SAN JOSE, Calif. - A Santa Clara County attorney now has a new state law named after him. He helped craft the law that will allow Californians to register for the National Marrow Donor Program through the DMV.
Governor Newsom signed Charlie’s Law or Assembly Bill 1800 on Friday. Charles Huang told me his battle with Leukemia lead him to take action, hoping to help save other people’s lives.
"I was just getting sicker and weaker, to the point where I could not pick up my head because I was so weak," Huang said.
Huang, a Deputy District Attorney for Santa Clara County, says three years ago he was diagnosed with Acute Myeloid Leukemia, an aggressive form of blood cancer.

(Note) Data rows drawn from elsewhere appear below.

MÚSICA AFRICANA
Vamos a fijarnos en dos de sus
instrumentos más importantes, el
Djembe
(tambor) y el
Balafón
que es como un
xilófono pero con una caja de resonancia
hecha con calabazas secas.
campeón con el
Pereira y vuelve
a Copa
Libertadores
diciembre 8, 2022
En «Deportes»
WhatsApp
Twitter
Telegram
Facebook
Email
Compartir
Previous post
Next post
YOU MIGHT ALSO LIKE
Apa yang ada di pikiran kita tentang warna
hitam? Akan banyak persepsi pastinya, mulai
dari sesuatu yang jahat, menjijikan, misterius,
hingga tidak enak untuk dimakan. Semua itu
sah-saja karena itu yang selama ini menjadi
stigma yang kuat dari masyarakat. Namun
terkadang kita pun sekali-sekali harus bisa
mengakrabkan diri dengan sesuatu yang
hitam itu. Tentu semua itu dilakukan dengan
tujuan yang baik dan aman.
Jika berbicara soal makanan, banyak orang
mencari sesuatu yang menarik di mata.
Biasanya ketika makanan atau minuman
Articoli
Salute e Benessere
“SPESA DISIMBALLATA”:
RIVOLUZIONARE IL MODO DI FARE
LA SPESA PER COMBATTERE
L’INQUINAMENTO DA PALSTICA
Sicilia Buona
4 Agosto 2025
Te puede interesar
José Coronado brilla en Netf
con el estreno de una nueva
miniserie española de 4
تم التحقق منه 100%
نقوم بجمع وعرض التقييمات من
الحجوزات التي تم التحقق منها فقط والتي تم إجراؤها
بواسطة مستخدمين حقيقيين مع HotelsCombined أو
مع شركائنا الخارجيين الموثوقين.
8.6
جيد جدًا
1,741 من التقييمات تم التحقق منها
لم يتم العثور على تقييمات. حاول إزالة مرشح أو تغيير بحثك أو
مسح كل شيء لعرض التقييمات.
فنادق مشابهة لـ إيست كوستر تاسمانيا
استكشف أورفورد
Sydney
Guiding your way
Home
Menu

"At the end of the day, I was so lucky to receive a donation from my brother who was initially not qualified and not suitable. But he had to step in because after a global search of the database for bone marrow around the world, they couldn’t find a match for me," Huang said.
Huang says through his journey, he learned that Asians, Latinos and Black people have a significantly lower chance of finding a matching donor than Whites, which means they have a lower chance of surviving.

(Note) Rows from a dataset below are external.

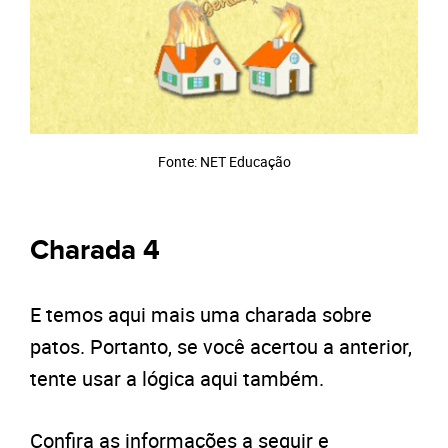
Fonte: NET Educação
Charada 4
E temos aqui mais uma charada sobre
patos. Portanto, se você acertou a anterior,
tente usar a lógica aqui também.
Confira as informações a seguir e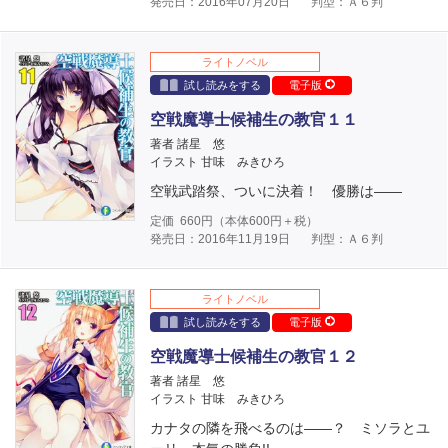
発売日：2016年07月20日
判型：Ａ６判
ライトノベル
試し読みをする
電子版
空戦魔導士候補生の教官１１
著者 諸星 悠
イラスト 甘味 みきひろ
空戦武踏祭、ついに決着！ 優勝は――
定価
660
円（本体
600
円＋税）
発売日：2016年11月19日
判型：Ａ６判
ライトノベル
試し読みをする
電子版
空戦魔導士候補生の教官１２
著者 諸星 悠
イラスト 甘味 みきひろ
カナタの隣を飛べるのは――？ ミソラとユ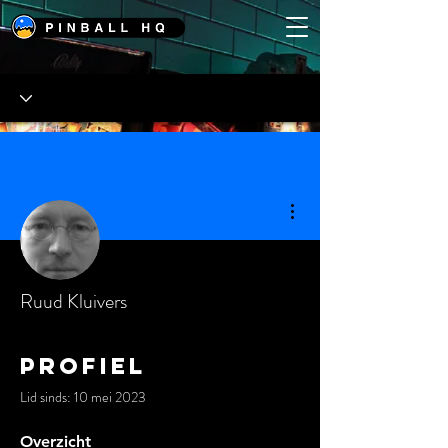
Meer acties
Ruud Kluivers
Profiel
Lid sinds: 10 mei 2023
Overzicht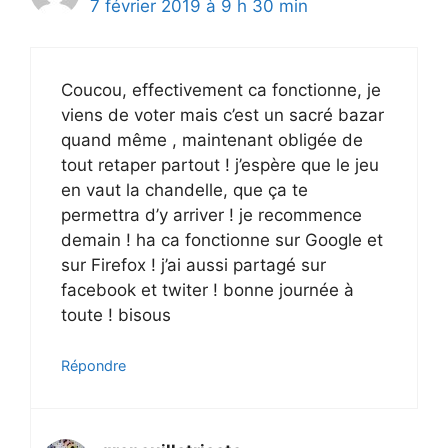
7 février 2019 à 9 h 30 min
Coucou, effectivement ca fonctionne, je
viens de voter mais c’est un sacré bazar
quand même , maintenant obligée de
tout retaper partout ! j’espère que le jeu
en vaut la chandelle, que ça te
permettra d’y arriver ! je recommence
demain ! ha ca fonctionne sur Google et
sur Firefox ! j’ai aussi partagé sur
facebook et twiter ! bonne journée à
toute ! bisous
Répondre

"If you can have organ donation through the DMV why not a bone marrow donation? Most people think it’s really painful, and you have to go under anesthesia. It’s all not true. It’s a simple cheek swab," Huang said.
Huang says after his health improved, he and State Assembly member Evan Low began crafting what is now Assembly Bill 1800, or Charlie’s Law, to help expand the marrow donation database. He says many people simply don’t know how easy it is to donate.
"At that time if there’s a match for you, you run through an apheresis machine, where they harvest your stem cells without having any type of anesthesia or any other type of procedure."
The DMV now has to add the bone marrow option to license and ID forms, which will take some time. Charlie’s Law will officially become available in 2027.